Kevin’s post was pointed out to me by Jonah Stein and caught my attention because a couple AppLogic users are starting to build very large data sets and as a result we’re ocassionaly asked about how to access and distribute them. However, the post really is less about the technology of dealing with these data sets and more about whether they’ll change the way science is conducted, which is another subject I’m interested in so I read on. Kevin’s post was inspired by a Wired cover story “The End of Theory” by Chris Anderson who writes:
“There is now a better way. Petabytes allow us to say: “Correlation is enough.” We can stop looking for models. We can analyze the data without hypotheses about what it might show. We can throw the numbers into the biggest computing clusters the world has ever seen and let statistical algorithms find patterns where science cannot.”
So, Chris’ theory is that if we have sufficiently large data sets we’ll be able to act merely on the finding of correlation rather than waiting to understand the actual mechanism that relates the data – the cause and effect. However, IMHO data without understanding isn’t knowledge. In fact, it can be dangerous because the conclusions reached through statistics are very susceptible to influence by what data is collected.
In the 70′s Harvard medical school researchers had reams of data correlating breast feeding infants with juvenile cancer.
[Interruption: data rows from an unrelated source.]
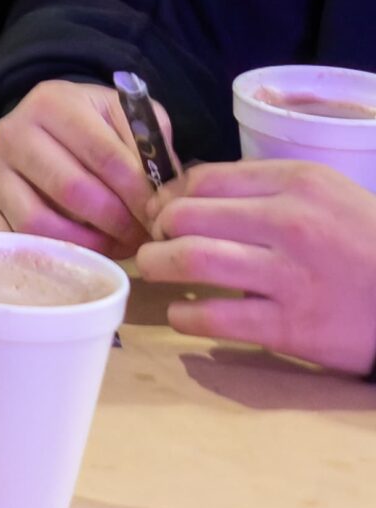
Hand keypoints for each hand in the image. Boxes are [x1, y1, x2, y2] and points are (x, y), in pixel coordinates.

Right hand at [0, 79, 165, 257]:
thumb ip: (150, 147)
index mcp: (52, 102)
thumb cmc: (96, 127)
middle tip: (142, 236)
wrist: (48, 128)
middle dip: (116, 221)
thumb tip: (163, 196)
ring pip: (37, 220)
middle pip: (71, 189)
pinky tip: (78, 254)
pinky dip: (48, 256)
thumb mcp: (128, 119)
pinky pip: (12, 241)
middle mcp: (13, 132)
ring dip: (85, 243)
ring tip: (114, 245)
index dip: (138, 192)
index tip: (161, 215)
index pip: (104, 154)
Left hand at [142, 159, 375, 373]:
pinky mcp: (293, 327)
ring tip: (155, 268)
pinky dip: (185, 315)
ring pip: (193, 260)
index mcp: (297, 183)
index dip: (170, 196)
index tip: (161, 211)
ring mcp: (291, 277)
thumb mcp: (327, 194)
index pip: (203, 180)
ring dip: (158, 264)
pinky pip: (216, 318)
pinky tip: (183, 312)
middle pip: (188, 216)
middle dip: (157, 229)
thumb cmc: (367, 242)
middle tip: (154, 240)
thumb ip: (264, 189)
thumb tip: (190, 193)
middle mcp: (291, 224)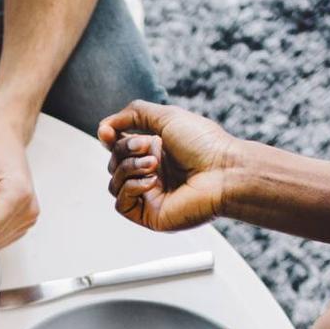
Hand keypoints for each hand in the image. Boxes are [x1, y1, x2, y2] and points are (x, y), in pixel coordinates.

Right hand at [98, 102, 236, 231]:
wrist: (225, 172)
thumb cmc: (205, 145)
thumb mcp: (167, 117)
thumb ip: (134, 114)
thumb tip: (104, 126)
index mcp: (156, 150)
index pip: (119, 146)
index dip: (109, 138)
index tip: (107, 132)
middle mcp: (152, 172)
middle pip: (114, 163)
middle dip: (125, 151)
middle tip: (148, 147)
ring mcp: (150, 195)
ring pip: (114, 183)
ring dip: (129, 168)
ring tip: (154, 164)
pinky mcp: (150, 215)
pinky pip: (121, 204)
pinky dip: (131, 188)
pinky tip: (152, 181)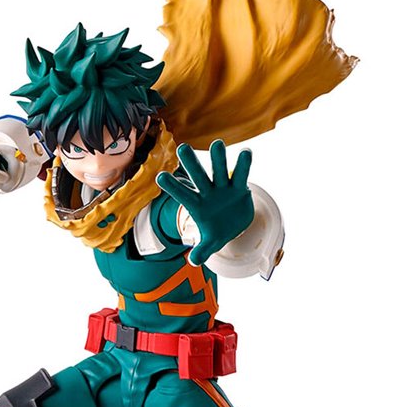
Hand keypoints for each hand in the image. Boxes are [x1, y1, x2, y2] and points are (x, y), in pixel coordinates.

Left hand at [157, 140, 253, 265]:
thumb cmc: (217, 231)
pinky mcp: (239, 187)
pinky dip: (243, 165)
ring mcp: (223, 188)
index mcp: (197, 205)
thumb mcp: (211, 243)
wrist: (234, 223)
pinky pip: (241, 175)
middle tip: (182, 148)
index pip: (183, 195)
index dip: (173, 187)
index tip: (160, 177)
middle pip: (198, 177)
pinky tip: (246, 153)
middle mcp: (208, 192)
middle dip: (191, 163)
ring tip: (217, 144)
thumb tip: (194, 262)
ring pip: (219, 171)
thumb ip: (202, 251)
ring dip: (218, 158)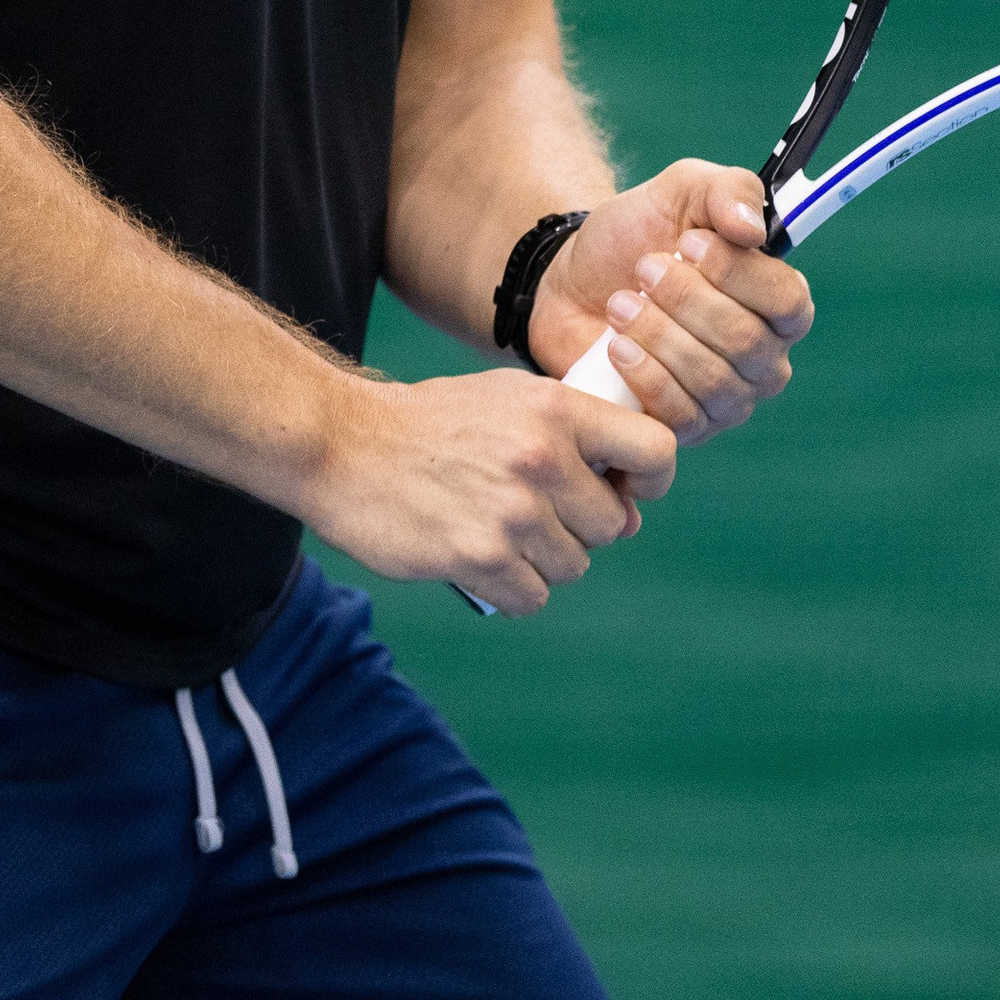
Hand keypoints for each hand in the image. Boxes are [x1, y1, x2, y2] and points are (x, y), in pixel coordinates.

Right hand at [306, 367, 675, 616]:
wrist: (343, 443)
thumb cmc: (432, 424)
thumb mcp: (509, 401)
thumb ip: (572, 439)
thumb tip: (629, 511)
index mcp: (558, 409)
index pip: (656, 450)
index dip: (649, 479)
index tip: (622, 489)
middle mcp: (543, 458)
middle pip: (613, 525)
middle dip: (582, 527)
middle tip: (534, 511)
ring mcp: (512, 512)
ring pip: (573, 566)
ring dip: (542, 560)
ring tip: (497, 528)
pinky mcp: (478, 557)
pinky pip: (532, 598)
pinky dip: (511, 589)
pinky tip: (481, 558)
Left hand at [528, 162, 813, 441]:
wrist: (575, 280)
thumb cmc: (640, 233)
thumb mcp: (681, 189)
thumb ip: (728, 191)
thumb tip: (752, 228)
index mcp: (778, 300)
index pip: (789, 301)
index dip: (738, 274)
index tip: (689, 242)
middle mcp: (765, 356)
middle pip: (746, 342)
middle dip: (685, 300)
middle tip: (643, 269)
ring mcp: (729, 399)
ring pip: (712, 380)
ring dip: (658, 334)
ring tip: (620, 303)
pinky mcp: (688, 429)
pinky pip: (681, 416)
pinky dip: (644, 375)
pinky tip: (616, 345)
Simply accepting the statistics could have lead to some horrible decisions. Fortunately, they didn’t accept the statistics and further research showed breast feeding doesn’t cause cancer, but that carcinogens in the mother’s environment and diet were being passed through to the baby.
The Eugenics movement a century ago was based on statistics correlating skull shape of different races with intelligence test scores. This psuedo-science was in part responsible for Nazi atrocities. Of course, we understand now that the intelligence tests were geared towards white Europeans, but without that knowledge, the statistics seemed compelling to people of that era.
Even the low birthrate issues in Europe today could provide miscues if you just accept the statistics. Is the cause that people are less religous than in previous generations? Is it that government subsidies are higher than other countries, or that they’re lower than 50 years ago? Is it pollution or economics? There are statistics to prove each of these.
In pure mathematical sciences huge data sets will provide scientists with interesting insights on where to focus their research. Used properly they will provide a sort of short cut to new theories to test and those theories will provide feedback into the system on what data to collect in the future.